It’s a pivotal year for District 4 voters as they decide who will represent the city’s north side on the San Jose City Council.
The winner will have a big say in determining how the district addresses its challenging housing and traffic issues, and shaping the transit village that will surround the Berryessa BART station (presuming it actually opens sometime this decade). District 4’s success is critical to the city’s overall health because 70 percent of San Jose’s sales tax revenues are generated there.
Fortunately for voters, the District 4 field of four candidates is the strongest in at least a decade.
Incumbent Lan Diep’s experience, his support for Mayor Sam Liccardo’s agenda and his ability to balance the needs of the district’s residents and businesses set him apart from his challengers. Voters should reelect him in 2020.
Diep is the least-programmed member on the council. His thoughtful approach often leaves people with the impression that he is a policy wonk. But his entire life has been built around diving into difficult issues with the intent of helping others. After graduating from Independence High School and becoming an attorney, he worked to help victims of the BP oil spill pursue their claims and then assisted low-income Vietnamese-Americans on wage-theft issues.
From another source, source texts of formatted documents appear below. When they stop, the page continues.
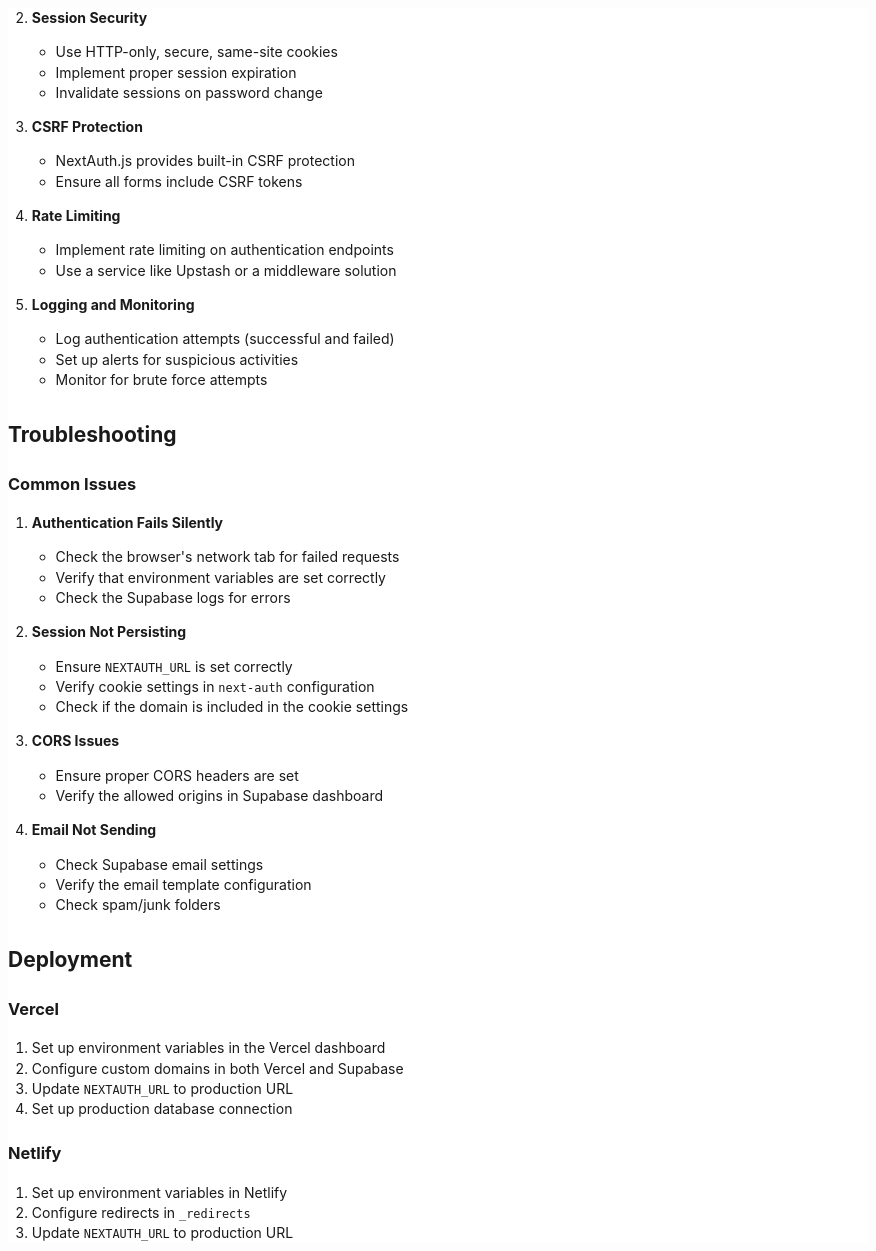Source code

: 2. **Session Security**
   - Use HTTP-only, secure, same-site cookies
   - Implement proper session expiration
   - Invalidate sessions on password change

3. **CSRF Protection**
   - NextAuth.js provides built-in CSRF protection
   - Ensure all forms include CSRF tokens

4. **Rate Limiting**
   - Implement rate limiting on authentication endpoints
   - Use a service like Upstash or a middleware solution

5. **Logging and Monitoring**
   - Log authentication attempts (successful and failed)
   - Set up alerts for suspicious activities
   - Monitor for brute force attempts

## Troubleshooting

### Common Issues

1. **Authentication Fails Silently**
   - Check the browser's network tab for failed requests
   - Verify that environment variables are set correctly
   - Check the Supabase logs for errors

2. **Session Not Persisting**
   - Ensure `NEXTAUTH_URL` is set correctly
   - Verify cookie settings in `next-auth` configuration
   - Check if the domain is included in the cookie settings

3. **CORS Issues**
   - Ensure proper CORS headers are set
   - Verify the allowed origins in Supabase dashboard

4. **Email Not Sending**
   - Check Supabase email settings
   - Verify the email template configuration
   - Check spam/junk folders

## Deployment

### Vercel

1. Set up environment variables in the Vercel dashboard
2. Configure custom domains in both Vercel and Supabase
3. Update `NEXTAUTH_URL` to production URL
4. Set up production database connection

### Netlify

1. Set up environment variables in Netlify
2. Configure redirects in `_redirects`
3. Update `NEXTAUTH_URL` to production URL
Diep wants another four years in office to help the district navigate the complex land-use issues that are key to alleviating the city’s housing crisis. His goal is “to build a San Jose for our children and grandchildren.”
Building affordable housing isn’t as simple as his opponents would like residents to believe. The notion that merely holding developers’ feet to the fire will yield waves of new units only leads to further stalling of urgently needed projects. Diep’s support for Liccardo’s multi-pronged housing strategy gives District 4 and San Jose the best chance of meeting the city’s long-term needs.
As a solid Liccardo ally, Diep’s election would also help prevent labor from gaining a majority on the City Council. Diep’s strongest challengers — David Cohen and Huy Tran — have both been endorsed by the South Bay Labor Council, which frequently opposes the mayor’s initiatives.
Cohen and Tran are well-versed on District 4 issues and have the experience necessary to make them solid candidates.
Cohen has been a respected member of the Berryessa Union School District board for 13 years and also served on the San Jose Library Commission from 2001-7. He articulates a more moderate position than Tran, who toes the line on labor issues. Tran served as the District 4 representative on the San Jose Housing and Community Development Commission from 2017-9 and has been a force for creating wage-theft ordinances in the region.
The other challenger in the District 4 race is 32-year-old Jamal Khan, who does not have the funding, political backing or experience to be considered a serious candidate but shows potential as a future leader. Khan was valedictorian of his Independence High School class and earned a law degree from Harvard University. He has a firm grasp of the issues, and we hope he stays active in San Jose politics.
Diep is the best choice of the strong field. We recommend him.